Per dare più visibilità ai posti prioritari sulle linee del trasporto pubblico di Milano l’Amministrazione sta da tempo attuando con Atm un piano di sostituzione dei sedili che vengono scelti con un colore contrastante rispetto a tutti gli altri, giallo o blu. La scelta risponde anche a una richiesta emersa da un ordine del giorno presentato dai consiglieri comunali Alessandro Giungi e Angelica Vasile approvato all’unanimità in Consiglio comunale. Si tratta dei posti riservati a persone con disabilità, anziane, donne in gravidanza e bambini piccoli che dal 2013 vengono identificati con adesivi/pittogrammi blu e la relativa icona ma che vengono oggi resi ancora più evidenti per sottolinearne la funzione prioritaria. Sulle linee di superficie sono quattro per ogni mezzo e in metropolitana sempre quattro per ogni carrozza del treno per un totale di oltre 10 mila posti prioritari. Attualmente tutta la rete di trasporto pubblico milanese ha i posti prioritari evidenziati da pittograma e/o con sedili differenti per imbottitura o colore che sono collocati in prossimità delle porte. Inoltre sono già in servizio 281 bus di recente acquisizione con sedili di colore diverso, giallo o blu, e facilmente identificabili.
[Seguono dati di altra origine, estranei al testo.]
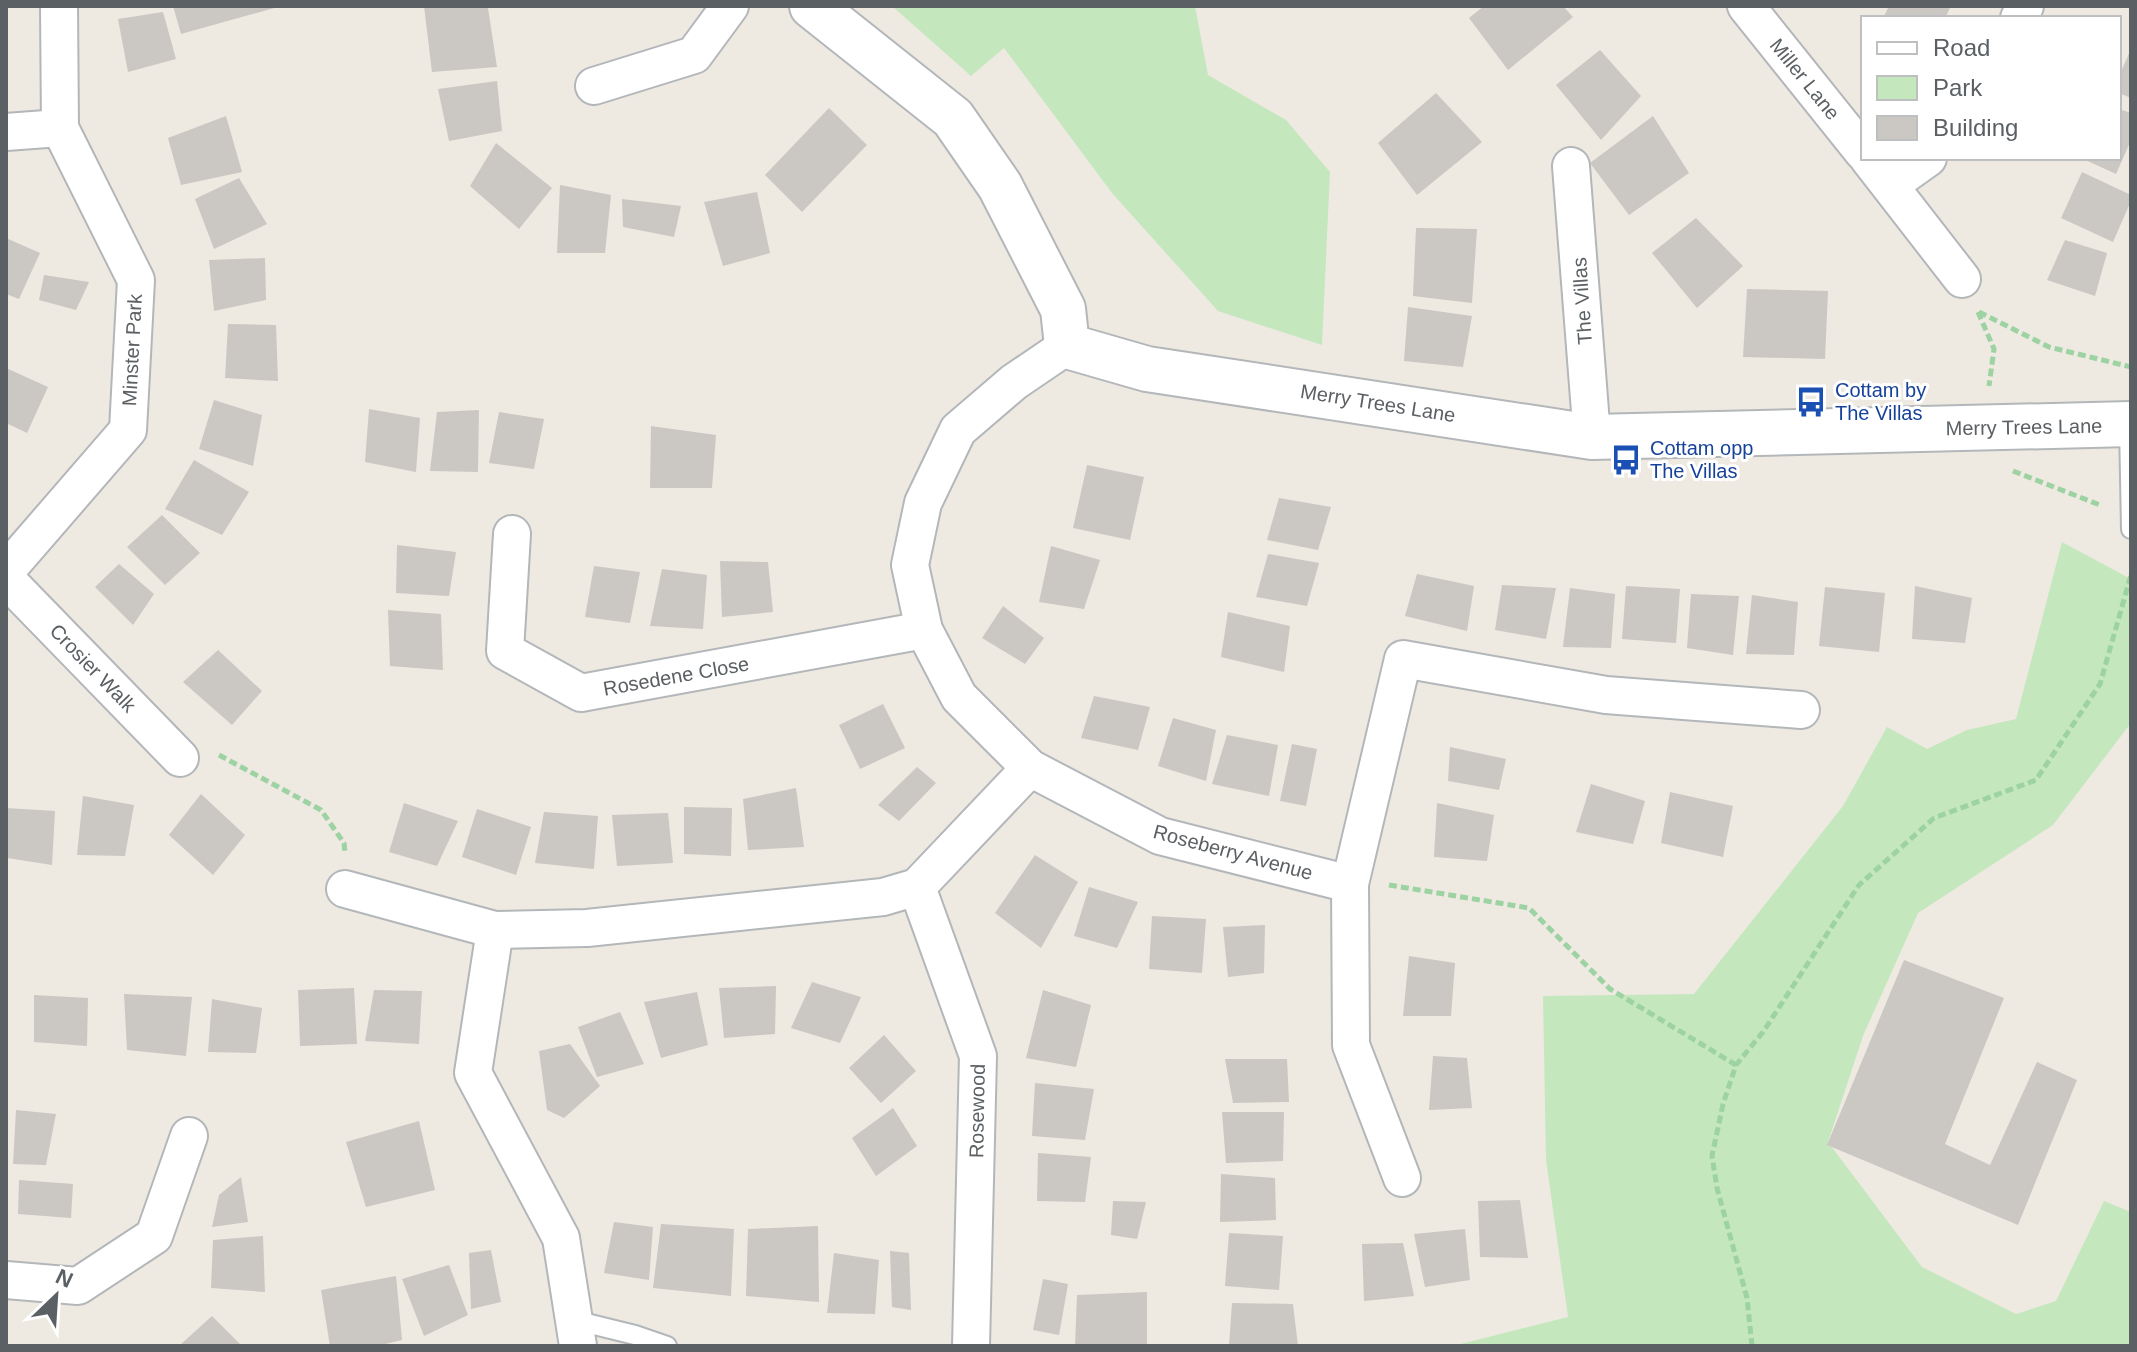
<svg xmlns="http://www.w3.org/2000/svg" width="2137" height="1352" font-family="Arial,sans-serif">
<rect width="100%" height="100%" fill="#eeeae2"/>
<!-- green -->
<g fill="#c5e7be">
<path d="M892,6H1195L1208,75L1286,120L1330,172L1322,345L1218,311L1112,193L1004,48L971,76Z"/>
<path d="M2062,542L2131,579V723L2053,825L1918,913L1863,1036L1828,1142L1922,1267L2016,1314L2056,1301L2104,1201L2131,1212V1346H1453L1568,1317L1546,1160L1543,996L1694,994L1843,806L1887,727L1927,749L1967,730L2016,719Z"/>
</g>
<!-- building -->
<g fill="#cbc7c2">
<path d="M173,6H278V7L181,34Z"/>
<path d="M424,6L488,8L497,67L432,72Z"/>
<path d="M1484,6H1563L1573,17L1508,70L1469,18Z"/>
<path d="M1889,6H1951L1945,18H1883Z"/>
<path d="M163,12L176,59L128,72L118,19Z"/>
<path d="M2131,49V98L2119,93V76Z"/>
<path d="M1600,50L1641,96L1601,140L1556,85Z"/>
<path d="M497,81L502,131L449,141L438,89Z"/>
<path d="M1436,93L1482,142L1417,195L1378,143Z"/>
<path d="M829,108L867,145L802,212L765,175Z"/>
<path d="M2119,109L2131,113V140L2116,174L2081,158H2119Z"/>
<path d="M226,116L242,172L181,185L168,138Z"/>
<path d="M1653,116L1689,173L1629,215L1590,163Z"/>
<path d="M496,143L552,188L519,229L470,186Z"/>
<path d="M2082,172L2131,195V201L2113,242L2061,218Z"/>
<path d="M239,178L267,224L214,249L195,199Z"/>
<path d="M560,185L611,195L605,253H557Z"/>
<path d="M757,192L770,253L723,266L704,202Z"/>
<path d="M622,199L681,206L674,237L623,227Z"/>
<path d="M1696,218L1743,266L1697,308L1652,253Z"/>
<path d="M1416,228L1477,229L1472,303L1413,296Z"/>
<path d="M6,238L40,253L19,299L6,294Z"/>
<path d="M2065,240L2107,253L2095,296L2047,280Z"/>
<path d="M265,258L266,300L214,311L209,260Z"/>
<path d="M44,275L89,282L76,310L39,300Z"/>
<path d="M1747,289L1828,291L1825,359L1743,357Z"/>
<path d="M1408,307L1472,316L1463,367L1404,361Z"/>
<path d="M228,324L276,325L278,381L225,378Z"/>
<path d="M6,368L48,387L27,433L6,423Z"/>
<path d="M214,400L262,415L253,466L199,449Z"/>
<path d="M369,409L420,418L416,472L365,462Z"/>
<path d="M479,410L478,472L430,471L437,412Z"/>
<path d="M499,412L544,419L534,469L489,463Z"/>
<path d="M651,426L716,435L712,488H650Z"/>
<path d="M194,460L249,492L222,535L165,509Z"/>
<path d="M1087,465L1144,477L1130,540L1073,528Z"/>
<path d="M1279,498L1331,507L1318,550L1267,540Z"/>
<path d="M162,515L200,553L165,585L127,547Z"/>
<path d="M397,545L456,552L449,596L396,593Z"/>
<path d="M1051,546L1100,560L1084,609L1039,602Z"/>
<path d="M1268,554L1319,563L1307,606L1256,597Z"/>
<path d="M720,561L768,562L773,612L722,617Z"/>
<path d="M119,564L154,594L133,625L95,587Z"/>
<path d="M594,566L640,572L630,623L585,617Z"/>
<path d="M662,569L707,575L703,629L650,626Z"/>
<path d="M1417,574L1474,586L1467,631L1405,616Z"/>
<path d="M1502,585L1556,588L1546,639L1495,630Z"/>
<path d="M1626,586L1680,589L1676,643L1622,639Z"/>
<path d="M1915,586L1972,598L1965,643L1912,639Z"/>
<path d="M1825,587L1885,593L1879,652L1819,646Z"/>
<path d="M1570,588L1615,594L1611,648L1563,647Z"/>
<path d="M1691,594L1739,596L1733,655L1687,648Z"/>
<path d="M1752,595L1798,602L1794,655L1746,654Z"/>
<path d="M1003,606L1044,638L1025,664L982,638Z"/>
<path d="M388,610L441,614L443,670L390,666Z"/>
<path d="M1228,612L1290,626L1284,672L1221,657Z"/>
<path d="M218,650L262,691L232,725L183,682Z"/>
<path d="M1094,696L1150,707L1138,750L1081,738Z"/>
<path d="M883,704L905,748L860,769L839,725Z"/>
<path d="M1173,718L1216,730L1206,781L1158,766Z"/>
<path d="M1227,735L1278,745L1269,796L1212,784Z"/>
<path d="M1292,744L1317,749L1306,806L1280,801Z"/>
<path d="M1450,747L1506,759L1499,790L1448,781Z"/>
<path d="M917,767L936,783L899,821L878,805Z"/>
<path d="M1591,784L1645,801L1633,844L1576,832Z"/>
<path d="M796,788L804,847L748,850L743,799Z"/>
<path d="M1670,792L1733,806L1723,857L1661,843Z"/>
<path d="M201,794L245,835L213,875L169,835Z"/>
<path d="M83,796L134,805L125,856L77,855Z"/>
<path d="M404,803L458,821L437,866L389,852Z"/>
<path d="M1437,803L1494,815L1487,861L1434,857Z"/>
<path d="M684,807L732,808L731,856L684,854Z"/>
<path d="M6,808L55,811L52,865L7,858Z"/>
<path d="M477,809L531,827L516,875L462,857Z"/>
<path d="M544,812L598,816L594,869L535,863Z"/>
<path d="M668,813L673,863L617,866L612,815Z"/>
<path d="M1035,855L1078,882L1041,948L995,913Z"/>
<path d="M1089,887L1138,902L1117,948L1074,936Z"/>
<path d="M1152,916L1206,919L1202,973L1149,969Z"/>
<path d="M1265,925L1264,973L1228,977L1223,927Z"/>
<path d="M1409,956L1455,963L1451,1016H1403Z"/>
<path d="M1904,960L2004,998L1945,1144L1990,1165L2037,1062L2077,1080L2018,1225L1827,1145Z"/>
<path d="M812,982L861,997L840,1043L791,1028Z"/>
<path d="M776,986L775,1034L724,1038L719,988Z"/>
<path d="M354,988L357,1044L300,1046L298,990Z"/>
<path d="M374,990L422,991L419,1044L365,1041Z"/>
<path d="M1043,990L1091,1005L1076,1067L1026,1058Z"/>
<path d="M697,992L708,1045L661,1058L644,1002Z"/>
<path d="M124,994L192,997L186,1056L127,1050Z"/>
<path d="M34,995L88,998L87,1046L34,1042Z"/>
<path d="M212,999L262,1008L256,1053L208,1052Z"/>
<path d="M620,1012L644,1064L597,1077L578,1027Z"/>
<path d="M884,1035L916,1071L881,1103L849,1068Z"/>
<path d="M570,1044L600,1086L564,1118L547,1110L539,1051Z"/>
<path d="M1433,1056L1467,1058L1472,1108L1429,1110Z"/>
<path d="M1225,1059H1287L1289,1102L1233,1103Z"/>
<path d="M1035,1083L1094,1089L1085,1140L1032,1136Z"/>
<path d="M893,1108L917,1146L876,1176L852,1138Z"/>
<path d="M16,1110L56,1114L46,1165L13,1164Z"/>
<path d="M1222,1112H1284L1283,1161L1226,1163Z"/>
<path d="M419,1121L435,1190L366,1207L346,1142Z"/>
<path d="M1038,1153L1091,1157L1085,1202L1037,1201Z"/>
<path d="M1221,1174L1275,1178L1276,1220L1220,1222Z"/>
<path d="M241,1177L248,1222L212,1227L219,1195Z"/>
<path d="M19,1180L73,1184L71,1218L18,1214Z"/>
<path d="M1520,1200L1528,1258L1480,1257L1478,1201Z"/>
<path d="M1113,1201L1146,1202L1137,1239L1111,1235Z"/>
<path d="M614,1222L653,1227L649,1280L604,1273Z"/>
<path d="M661,1224L734,1229L731,1296L653,1288Z"/>
<path d="M818,1226L819,1302L746,1296L748,1229Z"/>
<path d="M1465,1229L1470,1280L1425,1287L1414,1234Z"/>
<path d="M1229,1233L1283,1236L1279,1290L1225,1286Z"/>
<path d="M263,1236L265,1292L211,1288L213,1240Z"/>
<path d="M1403,1243L1414,1296L1364,1301L1362,1244Z"/>
<path d="M491,1250L501,1302L471,1309L469,1253Z"/>
<path d="M890,1251L909,1253L911,1310L892,1307Z"/>
<path d="M834,1253L879,1260L875,1314L827,1313Z"/>
<path d="M449,1265L468,1315L424,1336L402,1279Z"/>
<path d="M396,1276L402,1340L377,1346H330L321,1290Z"/>
<path d="M1043,1279L1068,1284L1059,1335L1033,1330Z"/>
<path d="M1147,1292V1346H1075L1077,1295Z"/>
<path d="M1232,1303L1293,1304L1298,1346H1229Z"/>
<path d="M212,1316L242,1346H179Z"/>
</g>
<g fill="none" stroke-linecap="round" stroke-linejoin="round">
<!-- service casing -->
<g stroke="#b3b7ba" stroke-width="22">
<g id="service">
<path d="M2129,424L2131,529"/>
<path d="M574,1320L635,1335L667,1346"/>
</g>
</g>
<!-- minor casing -->
<g stroke="#b3b7ba" stroke-width="40">
<g id="minor">
<path d="M1746,6L1863,152"/>
<path d="M2019,18L2025,6"/>
<path d="M594,86L694,55L730,6"/>
<path d="M6,132L60,128"/>
<path d="M1868,158L1962,279"/>
<path d="M1571,166L1592,437"/>
<path d="M1890,185L1928,158"/>
<path d="M1067,346L1014,382L958,430L923,503L910,565L924,630L959,697L1030,768L1160,836L1350,884L1351,1045L1402,1178"/>
<path d="M512,534L505,651L581,693L924,630"/>
<path d="M6,571L128,430L136,280L60,128L59,6"/>
<path d="M6,579L180,758"/>
<path d="M1350,884L1403,659L1606,695L1801,710"/>
<path d="M917,887L978,1056L971,1346"/>
<path d="M345,889L495,930L587,928L883,897L917,887L1030,768"/>
<path d="M495,930L473,1073L561,1238L578,1346"/>
<path d="M6,1280L78,1286L154,1236L189,1136"/>
</g>
</g>
<!-- tertiary casing -->
<g stroke="#b3b7ba" stroke-width="48">
<path id="tertiary" d="M812,6L953,118L1000,186L1063,309L1067,346L1147,369L1592,437L2131,424"/>
</g>
<!-- path -->
<g stroke="#9dd2a2" stroke-width="5" stroke-dasharray="8 4" stroke-linecap="butt">
<path d="M1978,312L1994,349L1989,386"/>
<path d="M1979,312L2049,347L2131,367"/>
<path d="M2013,471L2100,505"/>
<path d="M219,755L321,810L344,843L345,853"/>
<path d="M1389,885L1529,908L1610,989L1736,1065"/>
<path d="M1752,1346L1747,1298L1717,1188L1712,1156L1723,1104L1736,1065L1763,1032L1859,885L1934,818L2036,780L2100,684L2131,575"/>
</g>
<!-- service -->
<use href="#service" stroke="#fff" stroke-width="18"/>
<!-- minor -->
<use href="#minor" stroke="#fff" stroke-width="36"/>
<!-- tertiary -->
<use href="#tertiary" stroke="#fff" stroke-width="44"/>
</g>
<!-- icons -->
<defs>
<g id="bus-bare" transform="scale(2.4)"><path d="M-5-6H5V4H4V6H2V4H-2V6H-4V4H-5ZM-3.5-4V0h7V-4ZM-3.5 1.2v1.5H-2V1.2ZM2 1.2v1.5H3.5V1.2Z" fill="#1a4fb4" stroke="#fff" stroke-width="2.5" paint-order="stroke"/></g>
</defs>
<g fill-rule="evenodd">
<use href="#bus-bare" x="1811" y="402"/>
<use href="#bus-bare" x="1626" y="460"/>
</g>
<g text-anchor="middle" dominant-baseline="central" stroke-width="6" stroke-linejoin="round" paint-order="stroke">
<!-- street labels -->
<g font-size="20" fill="#5b6064" stroke="#fff">
<text transform="translate(1805 79) rotate(51)">Miller Lane</text>
<text transform="translate(1582 301) rotate(-94)">The Villas</text>
<text transform="translate(132 350) rotate(-87)">Minster Park</text>
<text transform="translate(1378 403) rotate(9)">Merry Trees Lane</text>
<text transform="translate(2024 427) rotate(-1)">Merry Trees Lane</text>
<text transform="translate(93 668) rotate(46)">Crosier Walk</text>
<text transform="translate(676 676) rotate(-10)">Rosedene Close</text>
<text transform="translate(1233 852) rotate(15)">Roseberry Avenue</text>
<text transform="translate(977 1111) rotate(-89)">Rosewood</text>
</g>
<!-- transit labels -->
<g font-size="20" fill="#164399" stroke="#fff" text-anchor="start">
<text x="1835" y="390">Cottam by<tspan x="1835" dy="23">The Villas</tspan></text>
<text x="1650" y="448">Cottam opp<tspan x="1650" dy="23">The Villas</tspan></text>
</g>
</g>
<!-- border -->
<rect width="2137" height="1352" fill="none" stroke="#5b6064" stroke-width="16"/>
<!-- legend -->
<rect x="1861" y="16" width="260" height="144" fill="#ffffff" stroke="#bdbfc1" stroke-width="2"/>
<rect x="1877" y="42" width="40" height="12" fill="#ffffff" stroke="#bdbfc1" stroke-width="2"/>
<text x="1933" y="56" font-size="24" fill="#5b6064">Road</text>
<rect x="1877" y="76" width="40" height="24" fill="#c5e7be" stroke="#bdbfc1" stroke-width="2"/>
<text x="1933" y="96" font-size="24" fill="#5b6064">Park</text>
<rect x="1877" y="116" width="40" height="24" fill="#cbc7c2" stroke="#bdbfc1" stroke-width="2"/>
<text x="1933" y="136" font-size="24" fill="#5b6064">Building</text>
<!-- north arrow -->
<g transform="translate(56 1296) rotate(25)" stroke="#ffffff" stroke-width="6" paint-order="stroke">
<path d="M0-6L14 30L0 20L-14 30Z" fill="#5b6064"/>
<text y="-12" font-size="22" font-weight="bold" text-anchor="middle" fill="#5b6064">N</text>
</g>
</svg>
Altri 99 sono previsti tra giugno 2019 e fine 2020 di questi 29 sono bus ibridi, 30 filobus e 40 bus elettrici per un totale di 380 veicoli. I mezzi di superficie (bus, tram e filobus) dotati di pedana o sollevatore hanno anche uno spazio riservato a passeggini e carrozzine per persone con disabilità, contrassegnato da apposito pittogramma per un totale di 1.450 posti. “Viaggiare in sicurezza – dichiarano l’assessore alla Mobilità Marco Granelli e i consiglieri comunali Angelica Vasile e Alessandro Giungi – è particolarmente importante per tutte quelle persone per le quali stare in piedi è disagevole. Per questo i posti prioritari sono importantissimi ed è giusto che venga rispettato il diritto a sedere. Dare una maggiore evidenza al sedile aiuta a ricordare che alzarsi e dare la precedenza è una cortesia ma soprattutto un dovere civico. Grazie a questa scelta Milano vuole aiutare tutti ad assumere comportamenti civili e ricordare che permettere a chi si trova in una situazione particolare di poter utilizzare il trasporto pubblico nella maniera più facile e sicura possibile, non è una concessione, ma un diritto, ed anche un modo affinché la cortesia e la gentilezza prevalgano sempre, un modo per migliorare la qualità della vita di tutti”.